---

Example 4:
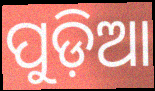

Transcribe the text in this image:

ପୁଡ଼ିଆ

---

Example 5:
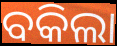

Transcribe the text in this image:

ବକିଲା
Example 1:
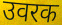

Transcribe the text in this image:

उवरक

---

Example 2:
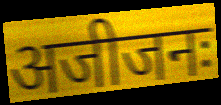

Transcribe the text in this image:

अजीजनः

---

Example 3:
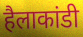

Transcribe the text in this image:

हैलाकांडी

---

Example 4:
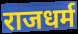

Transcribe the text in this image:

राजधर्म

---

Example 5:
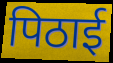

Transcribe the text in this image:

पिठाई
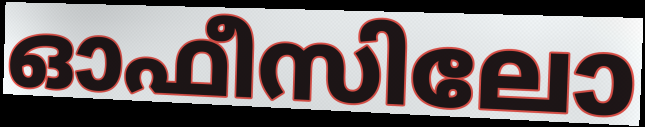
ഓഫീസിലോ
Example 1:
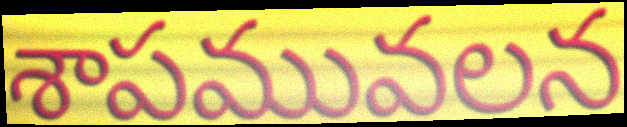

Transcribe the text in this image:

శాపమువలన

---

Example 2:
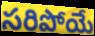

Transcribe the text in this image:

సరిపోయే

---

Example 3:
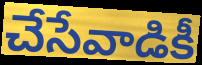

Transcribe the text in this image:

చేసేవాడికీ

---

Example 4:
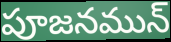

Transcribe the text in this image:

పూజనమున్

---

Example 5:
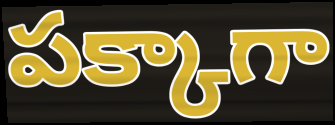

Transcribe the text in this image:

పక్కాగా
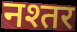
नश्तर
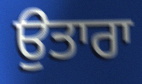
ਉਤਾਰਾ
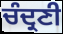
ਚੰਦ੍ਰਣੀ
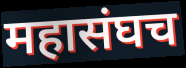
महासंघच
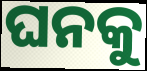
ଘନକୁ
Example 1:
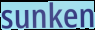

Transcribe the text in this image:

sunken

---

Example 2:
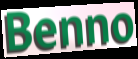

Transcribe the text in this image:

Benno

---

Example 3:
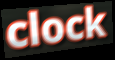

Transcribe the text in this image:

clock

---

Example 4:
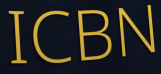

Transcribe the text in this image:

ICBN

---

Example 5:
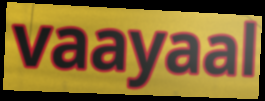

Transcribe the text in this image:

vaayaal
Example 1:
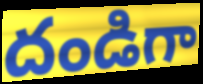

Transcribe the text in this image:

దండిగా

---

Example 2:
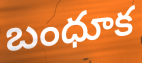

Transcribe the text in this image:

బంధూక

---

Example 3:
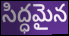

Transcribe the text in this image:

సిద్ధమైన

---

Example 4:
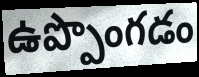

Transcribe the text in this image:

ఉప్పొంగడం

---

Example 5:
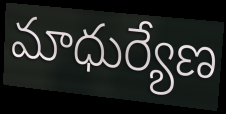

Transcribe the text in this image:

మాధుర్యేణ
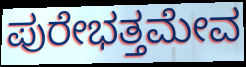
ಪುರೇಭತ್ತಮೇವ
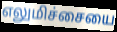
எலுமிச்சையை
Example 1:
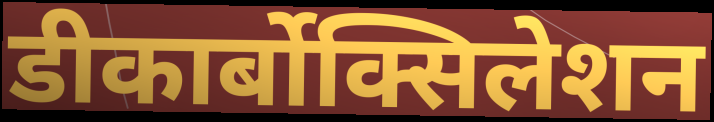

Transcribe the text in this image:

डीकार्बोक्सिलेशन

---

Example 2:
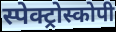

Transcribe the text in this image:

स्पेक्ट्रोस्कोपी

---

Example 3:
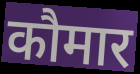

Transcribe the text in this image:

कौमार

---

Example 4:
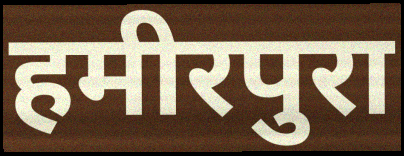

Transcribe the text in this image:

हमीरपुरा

━━━━━━━━━━

* [Exercise prompt]:
Retype each line above exactly and leave out any picture.

* [Written solution]:
---

Example 4:

Transcribe the text in this image:

ପୁଡ଼ିଆ

---

Example 5:

Transcribe the text in this image:

ବକିଲା
Example 1:

Transcribe the text in this image:

उवरक

---

Example 2:

Transcribe the text in this image:

अजीजनः

---

Example 3:

Transcribe the text in this image:

हैलाकांडी

---

Example 4:

Transcribe the text in this image:

राजधर्म

---

Example 5:

Transcribe the text in this image:

पिठाई
ഓഫീസിലോ
Example 1:

Transcribe the text in this image:

శాపమువలన

---

Example 2:

Transcribe the text in this image:

సరిపోయే

---

Example 3:

Transcribe the text in this image:

చేసేవాడికీ

---

Example 4:

Transcribe the text in this image:

పూజనమున్

---

Example 5:

Transcribe the text in this image:

పక్కాగా
नश्तर
ਉਤਾਰਾ
ਚੰਦ੍ਰਣੀ
महासंघच
ଘନକୁ
Example 1:

Transcribe the text in this image:

sunken

---

Example 2:

Transcribe the text in this image:

Benno

---

Example 3:

Transcribe the text in this image:

clock

---

Example 4:

Transcribe the text in this image:

ICBN

---

Example 5:

Transcribe the text in this image:

vaayaal
Example 1:

Transcribe the text in this image:

దండిగా

---

Example 2:

Transcribe the text in this image:

బంధూక

---

Example 3:

Transcribe the text in this image:

సిద్ధమైన

---

Example 4:

Transcribe the text in this image:

ఉప్పొంగడం

---

Example 5:

Transcribe the text in this image:

మాధుర్యేణ
ಪುರೇಭತ್ತಮೇವ
எலுமிச்சையை
Example 1:

Transcribe the text in this image:

डीकार्बोक्सिलेशन

---

Example 2:

Transcribe the text in this image:

स्पेक्ट्रोस्कोपी

---

Example 3:

Transcribe the text in this image:

कौमार

---

Example 4:

Transcribe the text in this image:

हमीरपुरा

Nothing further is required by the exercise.